In 1974 Pope Paul VI rather unexpectedly gave the Catholic Church’s largest order of priests a new job. With all their intellectual resources spread across dozens of Jesuit universities all over the globe, they were to begin a dialogue with atheism. 

“Tibor had to ask himself, ‘How would I contribute to this effort to deal with atheism?’ ” said Perry, a former editor of the URAM journal.

Instead of trying to talk to atheists about God or entering into endless, fruitless arguments that always result when people clash over their basic understanding of the universe, Horvath sought neutral language to frame the discussion.

“When that person articulates his or her ultimate, we’re now in the realm of talking about God. But not talking about God in a theological sense, but in a different kind of way,” Perry said.

Horvath would ask Marxist philosophers, physics professors, even literary critics what value or reality they felt was necessary for their very being — for what would they sacrifice everything? He didn’t judge the answers as either correct or incorrect, but instead encouraged those answers to be as complete, deep and searching as they could be.

“He let people write things from their own viewpoint,” said Jesuit philosopher and former president of Regis College Fr. Jack Costello. “He never dictated what your work had to be. I think there was a real sense of inclusion… Tibor avoided the box, I think. I thought he was crazy when he decided to have an institute called Ultimate Reality and Meaning.”

Crazy like a Jesuit fox, maybe. It turns out that URAM in Hungarian means Lord.

Horvath was born into an uncertain world. In 1927 the Kingdom of Hungary was no longer part of the great Austro-Hungarian empire, but it had not yet settled into a comfortable existence as a mere nation-state. It was paying war reparations to its neighbours in the aftermath of the First World War and longing to reunite with Hungarians who had been left outside its new borders.

Come the Second World War Hungary was all thrown further into doubt. Economically tied to the fascist powers in Italy and Germany, Hungary ended up part of the Axis. The 19-year-old Horvath sought certainty and solidity in 1946 by entering the Jesuits. But by 1948 he and the other Jesuits were on the run from Hungary’s imposed Communist government and he was studying philosophy in Innsbruck, Austria. He was ordained in Spain in 1957 and then joined other Hungarian Jesuits in Guelph, Ont.

With final vows in 1963 came an assignment to teach basic theology, ecclesiology, grace and eschatology at Regis College in Toronto.
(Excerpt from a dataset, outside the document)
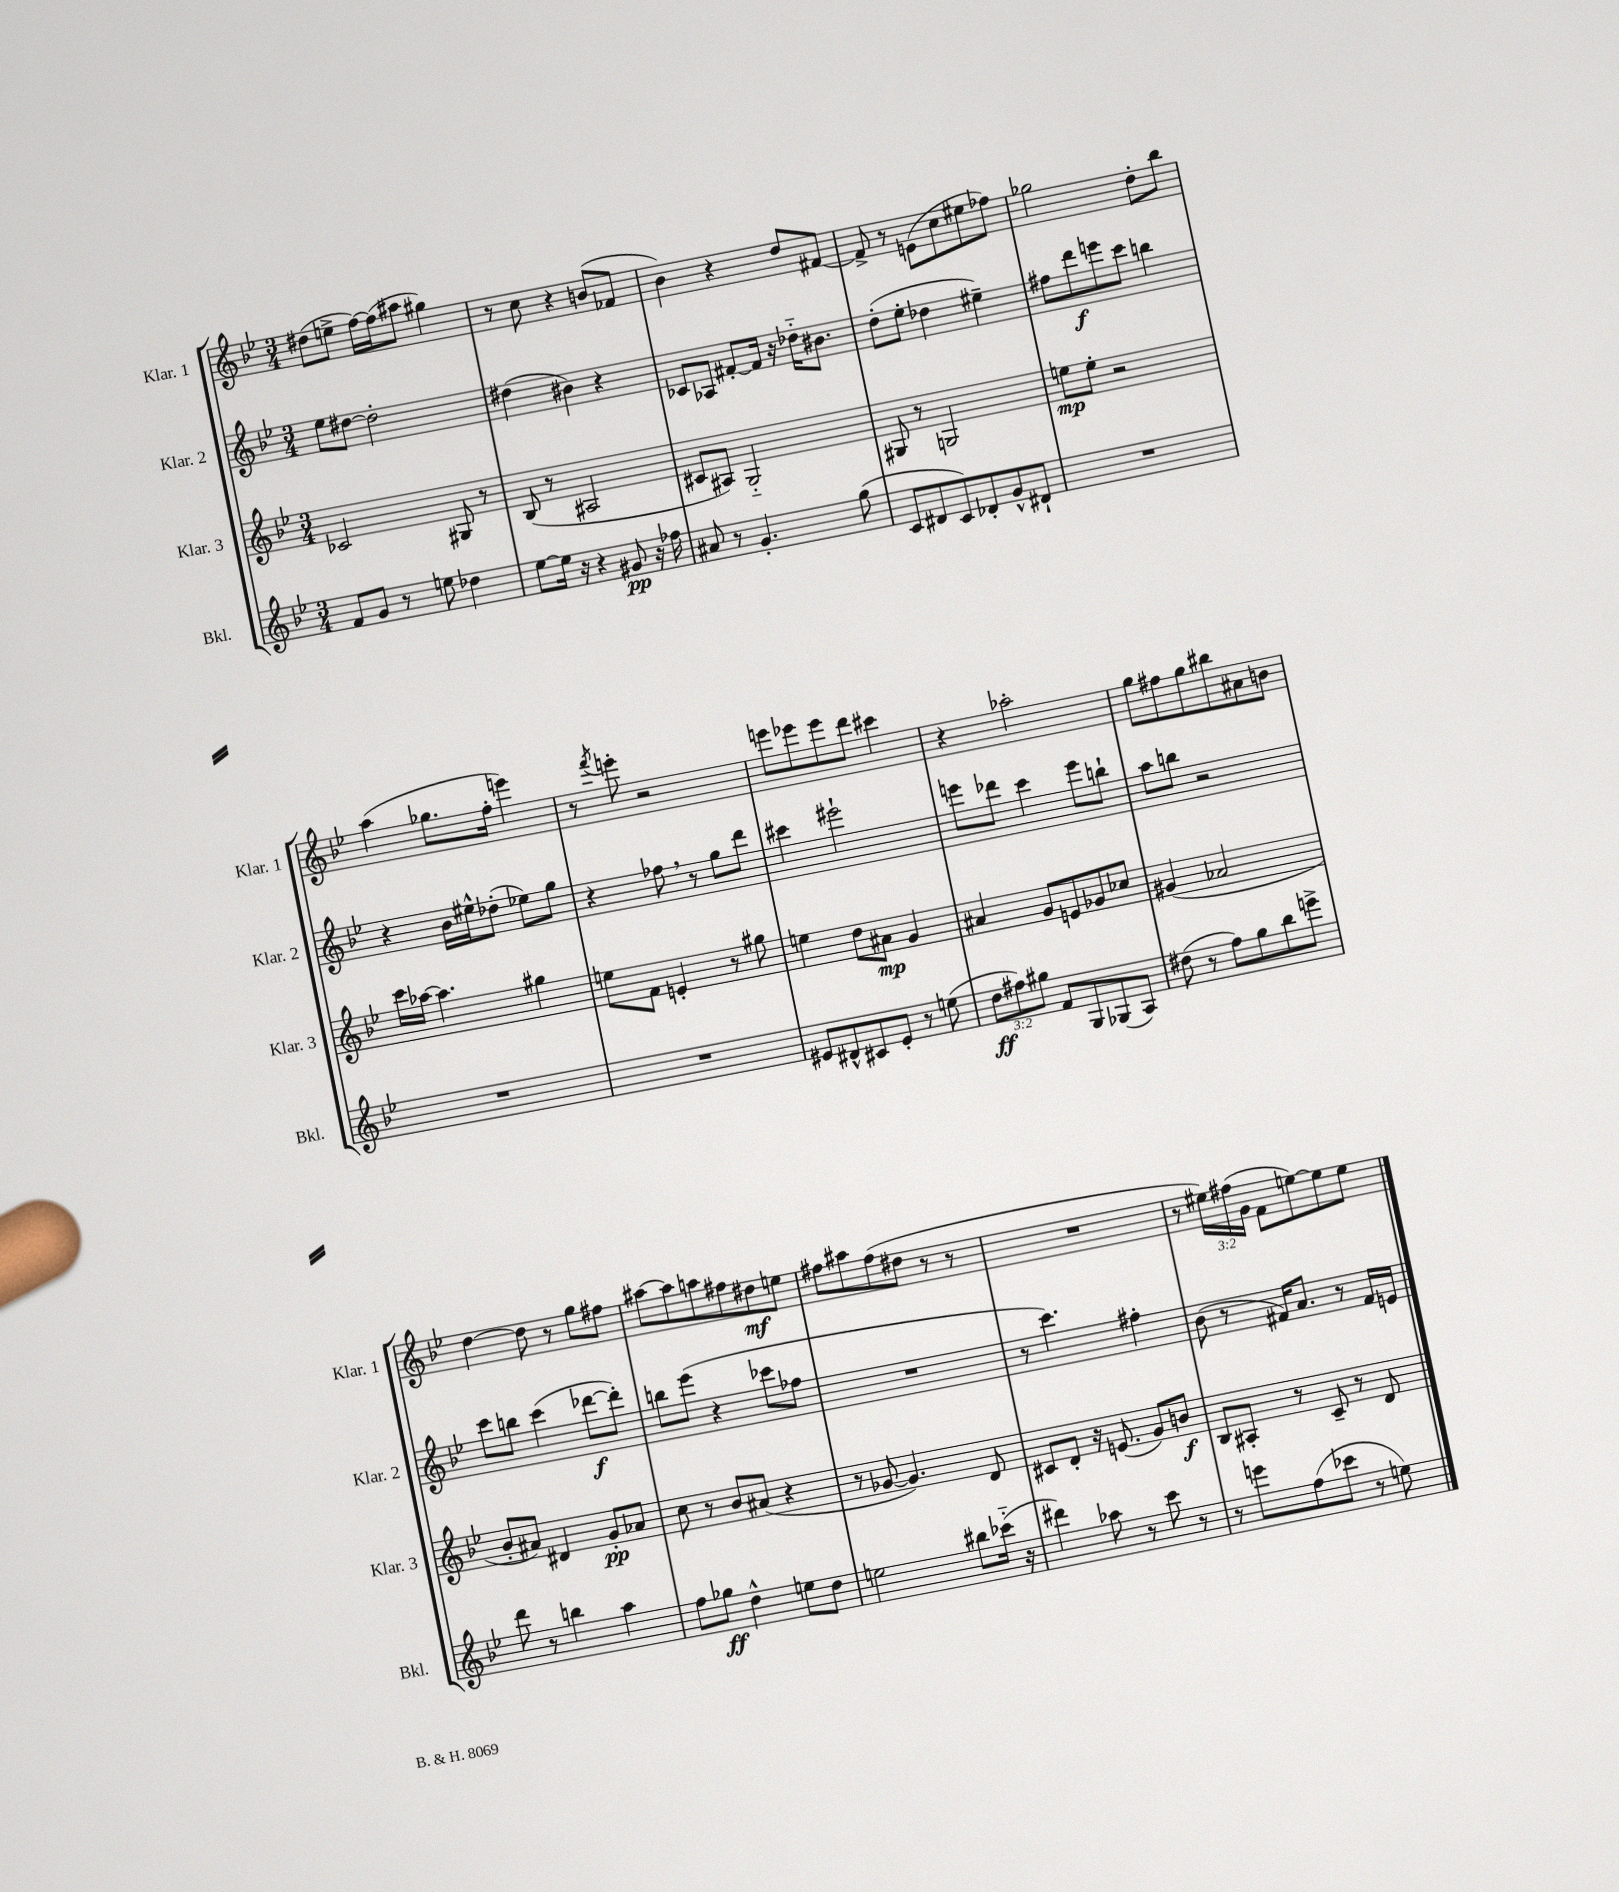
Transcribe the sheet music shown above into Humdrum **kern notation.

Out of the uncertainty of his life, Horvath built up an intellectual fascination with the certainty of his faith and a curiosity about the certainties of other lives around him.

“If you don’t explore and imagine and create new aspects of understanding, you don’t, in a way, have a chance of creating new practical encounters with one another,” said Costello. “That connection, of seeing differently and understanding differently, both arises out of fresh, experimental stuff and practical stuff — and it adds to them.”

“Horvath admitted that the project (the Encyclopedia of Ultimate Reality and Meaning) would take decades to complete, which turned out to be an understatement,” Jesuit University of Seattle English professor Fr. David Leigh wrote in a brief summation of Horvath’s intellectual life. “In 1999, Horvath called his project ‘an intellectual democracy.’”

Horvath’s Catholic impulse was to resist the fragmentation of knowledge.

“Since we think that ideas do not exist but that people with ideas do, we are interested in people and their ideas of URAM,” Horvath wrote in 1990. “An adequate understanding of an authentic idea of ultimate reality and meaning of human existence is not attainable without the co-operation of as many people as possible.”

Horvath died in 2008, but his journal and his international society of scholars have outlived him by at least a decade. Many of those scholars are now looking for ways to reimagine the project, said Perry.

“There are people who are quite committed to the effort to work on ultimate reality and meaning,” he said. “And they’re quite unhappy with the demise of the journal.”

URAM as a journal or as an international society may cease to exist. But as an ideal for Catholic intellectual life and higher education, Horvath’s ideas will live on.